A word-for-word restatement of the full listing is required.

_Raw data_:
▽
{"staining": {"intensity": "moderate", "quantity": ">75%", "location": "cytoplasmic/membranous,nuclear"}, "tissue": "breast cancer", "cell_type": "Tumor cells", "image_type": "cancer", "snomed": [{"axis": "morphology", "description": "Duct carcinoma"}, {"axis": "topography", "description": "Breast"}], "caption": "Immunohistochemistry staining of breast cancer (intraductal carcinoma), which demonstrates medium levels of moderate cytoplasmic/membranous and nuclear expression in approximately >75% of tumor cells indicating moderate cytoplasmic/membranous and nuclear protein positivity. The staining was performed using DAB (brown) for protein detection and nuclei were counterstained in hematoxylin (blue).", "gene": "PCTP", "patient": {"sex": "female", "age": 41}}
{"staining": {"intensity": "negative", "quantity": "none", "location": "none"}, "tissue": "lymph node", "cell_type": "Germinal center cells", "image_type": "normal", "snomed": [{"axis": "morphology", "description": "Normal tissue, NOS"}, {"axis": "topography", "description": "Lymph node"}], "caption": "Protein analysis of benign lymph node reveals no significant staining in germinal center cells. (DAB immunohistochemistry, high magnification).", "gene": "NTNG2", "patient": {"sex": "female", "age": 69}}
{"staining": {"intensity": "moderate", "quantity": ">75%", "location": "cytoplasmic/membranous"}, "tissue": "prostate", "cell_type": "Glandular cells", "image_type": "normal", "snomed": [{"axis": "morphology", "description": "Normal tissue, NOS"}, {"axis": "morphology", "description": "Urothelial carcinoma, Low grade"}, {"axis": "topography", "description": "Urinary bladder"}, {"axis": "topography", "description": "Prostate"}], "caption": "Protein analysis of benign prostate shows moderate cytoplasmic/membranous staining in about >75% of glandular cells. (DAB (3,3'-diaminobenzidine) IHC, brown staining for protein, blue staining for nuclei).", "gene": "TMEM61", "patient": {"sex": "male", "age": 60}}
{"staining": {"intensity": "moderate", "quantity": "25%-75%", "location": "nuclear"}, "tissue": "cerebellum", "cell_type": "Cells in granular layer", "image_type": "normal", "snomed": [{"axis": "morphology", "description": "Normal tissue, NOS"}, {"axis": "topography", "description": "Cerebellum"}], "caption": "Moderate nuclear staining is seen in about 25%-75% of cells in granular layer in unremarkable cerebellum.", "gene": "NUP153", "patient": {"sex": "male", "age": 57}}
△
_Reply to the task_:
{"staining": {"intensity": "moderate", "quantity": ">75%", "location": "cytoplasmic/membranous,nuclear"}, "tissue": "breast cancer", "cell_type": "Tumor cells", "image_type": "cancer", "snomed": [{"axis": "morphology", "description": "Duct carcinoma"}, {"axis": "topography", "description": "Breast"}], "caption": "Immunohistochemistry staining of breast cancer (intraductal carcinoma), which demonstrates medium levels of moderate cytoplasmic/membranous and nuclear expression in approximately >75% of tumor cells indicating moderate cytoplasmic/membranous and nuclear protein positivity. The staining was performed using DAB (brown) for protein detection and nuclei were counterstained in hematoxylin (blue).", "gene": "PCTP", "patient": {"sex": "female", "age": 41}}
{"staining": {"intensity": "negative", "quantity": "none", "location": "none"}, "tissue": "lymph node", "cell_type": "Germinal center cells", "image_type": "normal", "snomed": [{"axis": "morphology", "description": "Normal tissue, NOS"}, {"axis": "topography", "description": "Lymph node"}], "caption": "Protein analysis of benign lymph node reveals no significant staining in germinal center cells. (DAB immunohistochemistry, high magnification).", "gene": "NTNG2", "patient": {"sex": "female", "age": 69}}
{"staining": {"intensity": "moderate", "quantity": ">75%", "location": "cytoplasmic/membranous"}, "tissue": "prostate", "cell_type": "Glandular cells", "image_type": "normal", "snomed": [{"axis": "morphology", "description": "Normal tissue, NOS"}, {"axis": "morphology", "description": "Urothelial carcinoma, Low grade"}, {"axis": "topography", "description": "Urinary bladder"}, {"axis": "topography", "description": "Prostate"}], "caption": "Protein analysis of benign prostate shows moderate cytoplasmic/membranous staining in about >75% of glandular cells. (DAB (3,3'-diaminobenzidine) IHC, brown staining for protein, blue staining for nuclei).", "gene": "TMEM61", "patient": {"sex": "male", "age": 60}}
{"staining": {"intensity": "moderate", "quantity": "25%-75%", "location": "nuclear"}, "tissue": "cerebellum", "cell_type": "Cells in granular layer", "image_type": "normal", "snomed": [{"axis": "morphology", "description": "Normal tissue, NOS"}, {"axis": "topography", "description": "Cerebellum"}], "caption": "Moderate nuclear staining is seen in about 25%-75% of cells in granular layer in unremarkable cerebellum.", "gene": "NUP153", "patient": {"sex": "male", "age": 57}}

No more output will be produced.